We know that front-line employees are the “face” of any organization and contribute significantly to the brand. You’ll want to take action to ensure your representatives are well trained to avoid adding fodder to the already ample supply of customer service horror stories.
Here’s a list of surefire phrases that will earn the ire of your customers:
- “I understand your frustration.” This, well-coached phrase can be extremely off-putting to customers. Why? Because it’s overused and trite; customers know that your staff was coached to use the phrase. Moreover, it’s not designed to move the discussion forward to a solution.
- “No problem.” It’s become a common response to many customer requests, but some customers have expressed annoyance with this pat response. Customers don’t think it should be a problem. After all, it’s part of a customer service representative’s job to resolve issues and not treat the customer as if they were a problem.
- “That’s our policy.” The word “policy” is sure to inspire arguments instead of moving an issue to a conclusion for the customer. There are plenty of ways to explain an issue without resorting to an explanation of internal policies. For instance, the representative could say: “We have a process to cover that; here’s what I can do.”
- “You will have to …” Those are fighting words. Customers don’t contact a business because they want to take on more work related to a problem or concern and they don’t want to be told they have to do anything. They want the company and its representatives to take responsibility. That’s how any representative should be trained – to take action and to own the customer’s issue. There are times when you do need to direct the customer to do something to help address an issue, but watch the demanding language. Instead of “You will have to,” try: “You should…”
- “I think …” Do you contact a company hoping to get a representative’s opinion? No. You want answers, a resolution, a quote or an explanation. Companies must train their representatives to find content that leads to a solution. Instead of using a wishy-washy phrase, representatives ought to be saying something like: “I don’t know, but I will find out.”
- “I’ll take this to our ACR.” This is one example of company jargon that will most certainly shatter the nerves of customers hearing such phrases. In this example, the acronym, ACR, is alternative contact representative: someone who handles complaints or helps representatives resolve customers’ concerns. You know what it means; your customers probably don’t. Trainers, coaches and supervisors ought to be cautioning their employees from using any type of jargon. Simple explanations are always best.
How can companies avoid these frustrating situations? Never underestimate the power of a strategy, which can set the tone for customer treatment. From a customer service strategy, you develop tactics. For example, the Ritz-Carlton hotel chain employs the phrase “my pleasure” during customer interactions. It’s not likely that you would hear one of their employees say, “No problem.”

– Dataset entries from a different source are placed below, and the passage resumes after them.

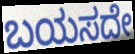
ಬಯಸದೇ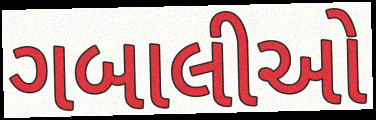
ગબાલીઓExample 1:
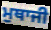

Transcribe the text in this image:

ਮੁਥਾਜੀ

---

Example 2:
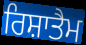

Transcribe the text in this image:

ਰਿਸ਼ਾਤੈਮ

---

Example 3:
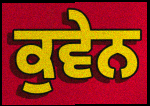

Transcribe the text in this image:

ਕੁਵੇਨ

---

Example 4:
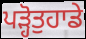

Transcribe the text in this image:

ਪੜ੍ਹੋਤੁਹਾਡੇ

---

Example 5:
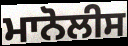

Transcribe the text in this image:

ਮਾਨੋਲੀਸ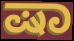
ಷಾ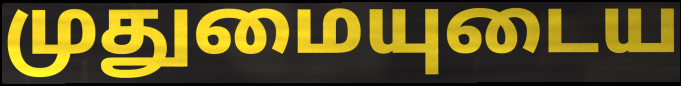
முதுமையுடைய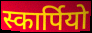
स्कार्पियोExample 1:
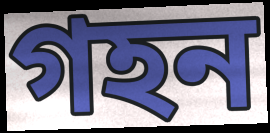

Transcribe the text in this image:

গহন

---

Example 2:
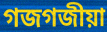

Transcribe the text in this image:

গজগজীয়া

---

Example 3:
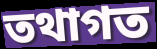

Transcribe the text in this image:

তথাগত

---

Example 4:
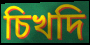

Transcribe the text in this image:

চিখদি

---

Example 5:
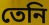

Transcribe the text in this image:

তেনি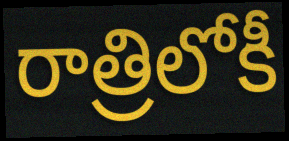
రాత్రిలోకీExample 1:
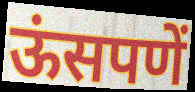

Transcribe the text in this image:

ऊंसपणें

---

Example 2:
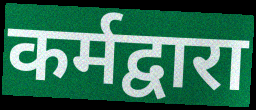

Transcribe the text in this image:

कर्मद्वारा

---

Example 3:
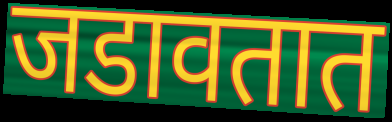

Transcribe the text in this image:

जडावतात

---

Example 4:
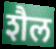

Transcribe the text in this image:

शैल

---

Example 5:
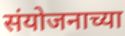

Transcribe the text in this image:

संयोजनाच्याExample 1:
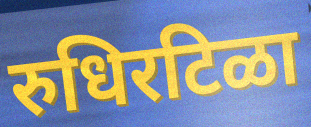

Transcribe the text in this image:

रुधिरटिळा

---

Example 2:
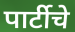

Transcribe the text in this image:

पार्टीचे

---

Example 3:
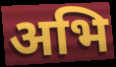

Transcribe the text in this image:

अभि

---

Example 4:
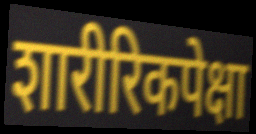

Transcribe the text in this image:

शारीरिकपेक्षा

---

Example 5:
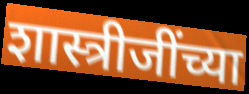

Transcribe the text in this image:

शास्त्रीजींच्याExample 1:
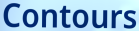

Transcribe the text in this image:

Contours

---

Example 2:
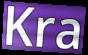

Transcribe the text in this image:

Kra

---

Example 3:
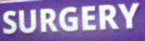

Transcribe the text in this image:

SURGERY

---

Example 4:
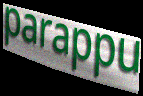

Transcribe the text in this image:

parappu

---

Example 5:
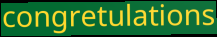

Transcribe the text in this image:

congretulations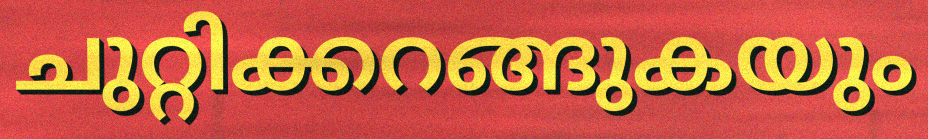
ചുറ്റിക്കറങ്ങുകയും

Companies such as the Ritz-Carlton and retailer Nordstrom also train their representatives to incorporate the following words during customer interactions: “delighted,” “absolutely,” “happy,” “sorry” and “yes.”
Whenever customers pick up a phone or use the web to contact you, the least you can do is avoid the “fighting” words sure to produce negative feelings. And, the best you can do is to employ words and phrases that are upbeat, genuine and happy, leading to resolutions — that’s why the customer called in the first place: for resolution.